The Maine Public Utilities Commission (PUC) has announced the new standard offer price for Central Maine Power (CMP) customers in 2026, who will see a nearly 20 percent rate increase.
Next year, the per kilowatt-hour rate will increase from 10.61 cents to 12.72 cents, resulting in an average $11 monthly increase for households using 550 kilowatt-hours each month.
Impacting the supply portion of the bill, the standard offer rate affects the amount of money going to the company generating power, not distributing it.
Consequently, the increased revenue will not be going to CMP, as their responsibility is only to transport the electricity once it is created to homes and businesses throughout the state.
Standard offer rates are selected by the PUC through a competitive bidding process.
As reported by WGME, rates have decreased or remained the same over the past several years, the PUC has indicated that this year’s increase is reflective of the current energy climate.
“We recognize that rising energy costs create real challenges for Maine households and businesses,” PUC Chair Philip L. Bartlett II said. “The Standard Offer reflects current market realities and the Commission remains committed to securing the lowest reasonable prices for Maine electric utility customers in a challenging energy environment.”
Although most CMP customers accept the Standard Offer, Mainers also have the option of choosing one of the competitive energy providers, whose rates may be higher or lower and often require signing a contract.
In a statement, CMP highlighted a change made to state law twenty-five years ago requiring utilities to sell their electricity generating assets, preventing them from directly supplying electricity to their customers.
“Unlike other parts of the electric bill, this is simply a cost increase for something Mainers are already paying for, and it would have faced far greater scrutiny if Maine had not deregulated its wholesale electricity market,” a company spokesperson wrote, according to WGME.

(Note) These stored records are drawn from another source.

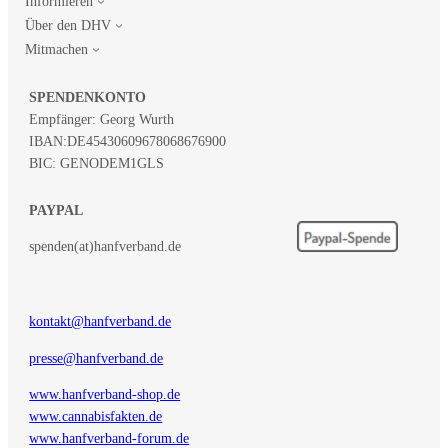
Informieren
Über den DHV
Mitmachen
SPENDENKONTO
Empfänger: Georg Wurth
IBAN:
DE45430609678068676900
BIC: GENODEM1GLS
PAYPAL
spenden(at)hanfverband.de
kontakt@hanfverband.de
presse@hanfverband.de
www.hanfverband-shop.de
www.cannabisfakten.de
www.hanfverband-forum.de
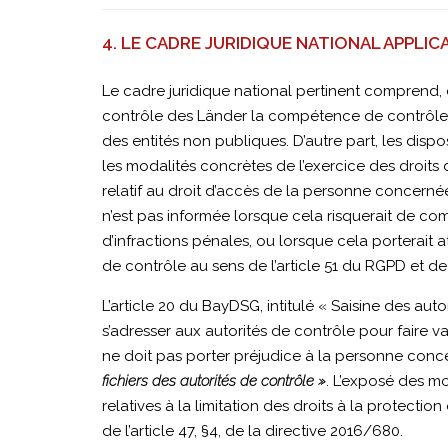
4. LE CADRE JURIDIQUE NATIONAL APPLIC
Landesamt
Le cadre juridique national pertinent comprend, 
für
contrôle des Länder la compétence de contrôler,
des entités non publiques. D’autre part, les disp
les modalités concrètes de l’exercice des droit
Datenschutzaufsic
relatif au droit d’accès de la personne concern
n’est pas informée lorsque cela risquerait de c
d’infractions pénales, ou lorsque cela porterait a
│
de contrôle au sens de l’article 51 du RGPD et de
L’article 20 du BayDSG, intitulé « Saisine des a
s’adresser aux autorités de contrôle pour faire v
FAITS
ne doit pas porter préjudice à la personne concer
fichiers des autorités de contrôle »
. L’exposé des mo
&
relatives à la limitation des droits à la protecti
de l’article 47, §4, de la directive 2016/680.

“Twenty-five years ago, the deregulation of electricity generation was an idea sold by state leaders as a way to foster competition and lower prices,” the spokesperson continued. “In reality, it has fragmented responsibility and introduced volatility, leaving consumers exposed to price swings and utilities with fewer tools help customers manage costs.”

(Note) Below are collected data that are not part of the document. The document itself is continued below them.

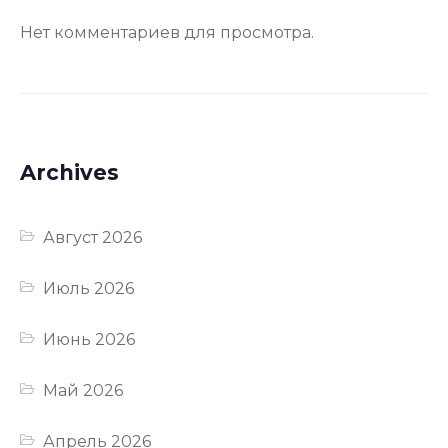
Нет комментариев для просмотра.
Archives
Август 2026
Июль 2026
Июнь 2026
Май 2026
Апрель 2026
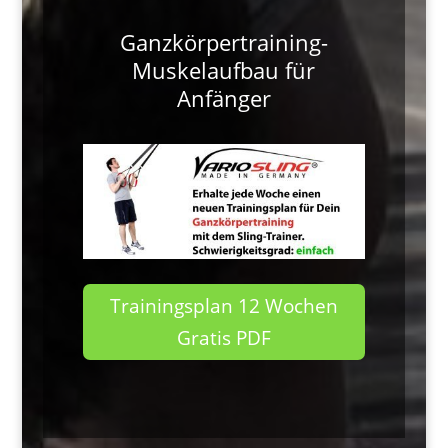
Ganzkörpertraining-
Muskelaufbau für
Anfänger
Trainingsplan 12 Wochen
Gratis PDF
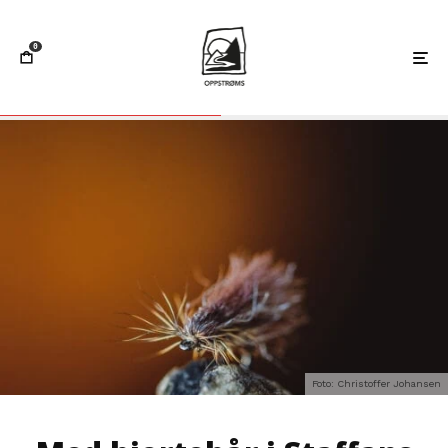
0
Foto: Christoffer Johansen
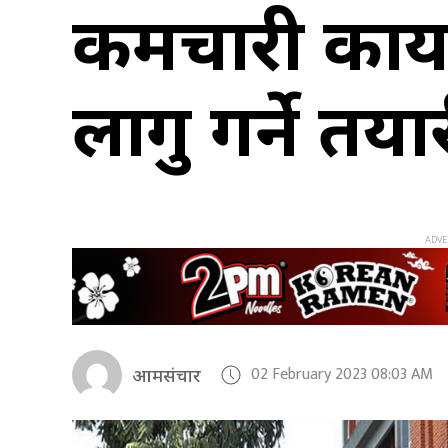
कर्मचारी कार्
लागु गर्ने तया
02 February 2023 08:03 AM
आमसंचार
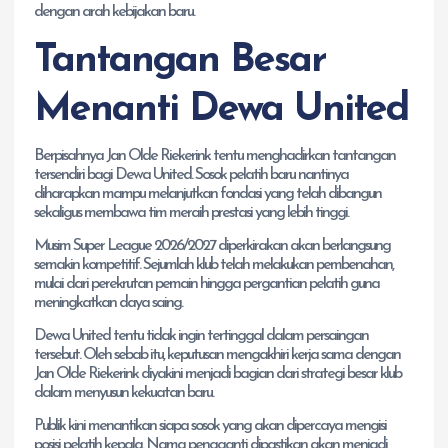
dengan arah kebijakan baru.
Tantangan Besar
Menanti Dewa United
Berpisahnya Jan Olde Riekerink tentu menghadirkan tantangan
tersendiri bagi Dewa United. Sosok pelatih baru nantinya
diharapkan mampu melanjutkan fondasi yang telah dibangun
sekaligus membawa tim meraih prestasi yang lebih tinggi.
Musim Super League 2026/2027 diperkirakan akan berlangsung
semakin kompetitif. Sejumlah klub telah melakukan pembenahan,
mulai dari perekrutan pemain hingga pergantian pelatih guna
meningkatkan daya saing.
Dewa United tentu tidak ingin tertinggal dalam persaingan
tersebut. Oleh sebab itu, keputusan mengakhiri kerja sama dengan
Jan Olde Riekerink diyakini menjadi bagian dari strategi besar klub
dalam menyusun kekuatan baru.
Publik kini menantikan siapa sosok yang akan dipercaya mengisi
posisi pelatih kepala. Nama pengganti dipastikan akan menjadi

The Office of the Public Advocate has suggested that next year’s price increase is tied both to the rising cost of natural gas, as well as increased risk in the wholesale market.

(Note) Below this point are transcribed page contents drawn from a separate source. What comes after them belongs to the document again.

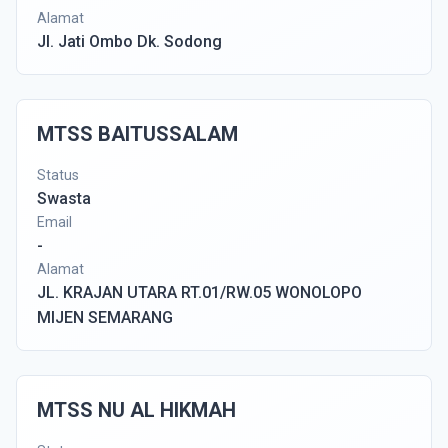
Alamat
Jl. Jati Ombo Dk. Sodong
MTSS BAITUSSALAM
Status
Swasta
Email
-
Alamat
JL. KRAJAN UTARA RT.01/RW.05 WONOLOPO
MIJEN SEMARANG
MTSS NU AL HIKMAH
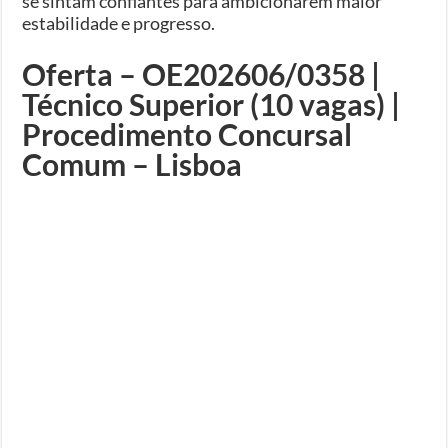
se sintam confiantes para ambicionarem maior
estabilidade e progresso.
Oferta – OE202606/0358 |
Técnico Superior (10 vagas) |
Procedimento Concursal
Comum – Lisboa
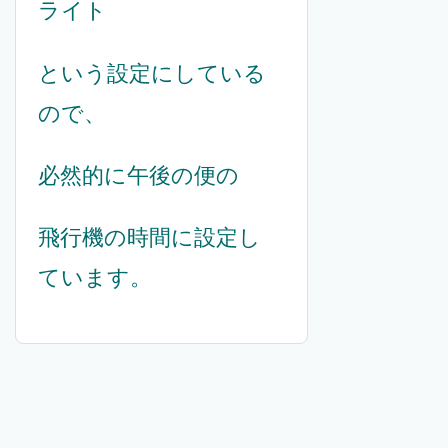
ライト
という設定にしている
ので、
必然的に午後の便の
飛行機の時間に設定し
ています。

“We believe that the standard offer bids were higher this year because of increased prices for natural gas, as well as certain changes in the wholesale market that have introduced new pricing risks for the suppliers,” Public Advocate Heather Sanborn wrote in a statement.
“The Public Advocate’s office remains focused on long-term strategies that will make Maine’s energy bills more stable and predictable,” Sanborn added.
[RELATED: Public Outcry Pays Off — CMP’s Rate Hike Shot Down by Maine Regulators]
This announcement comes just days after the PUC rejected CMP’s proposed five-year plan to hike rates, a move that the utility had framed as necessary in order to fund more than $1 billion in infrastructure upgrades and new staffing.
CMP’s rate case represented the largest proposed increase in Maine history. If approved, residential bills would have risen approximately $35 per month once fully phased in over five years.
Mainers quickly responded to the proposition with overwhelming opposition.
Since the utility filed its case in September, more than 800 residents submitted written comments, many arguing that CMP was attempting to offload its financial risks onto already overburdened ratepayers. Hundreds attended public hearings, pushing for regulators to shut the filing down.
PUC Chair Bartlett said that the utilities proposal “misse[d] the mark,” noting that Mainers are facing mounting affordability challenges.
Sanborn said the commission’s rejection reflects the strong public sentiment that the rate hike was unaffordable, adding that Mainers “deserve a voice” in decisions that directly impact household budgets.
Governor Janet Mills (D) also praised the outcome, calling CMP’s request “excessive” and “out of touch with the economic reality” facing residents.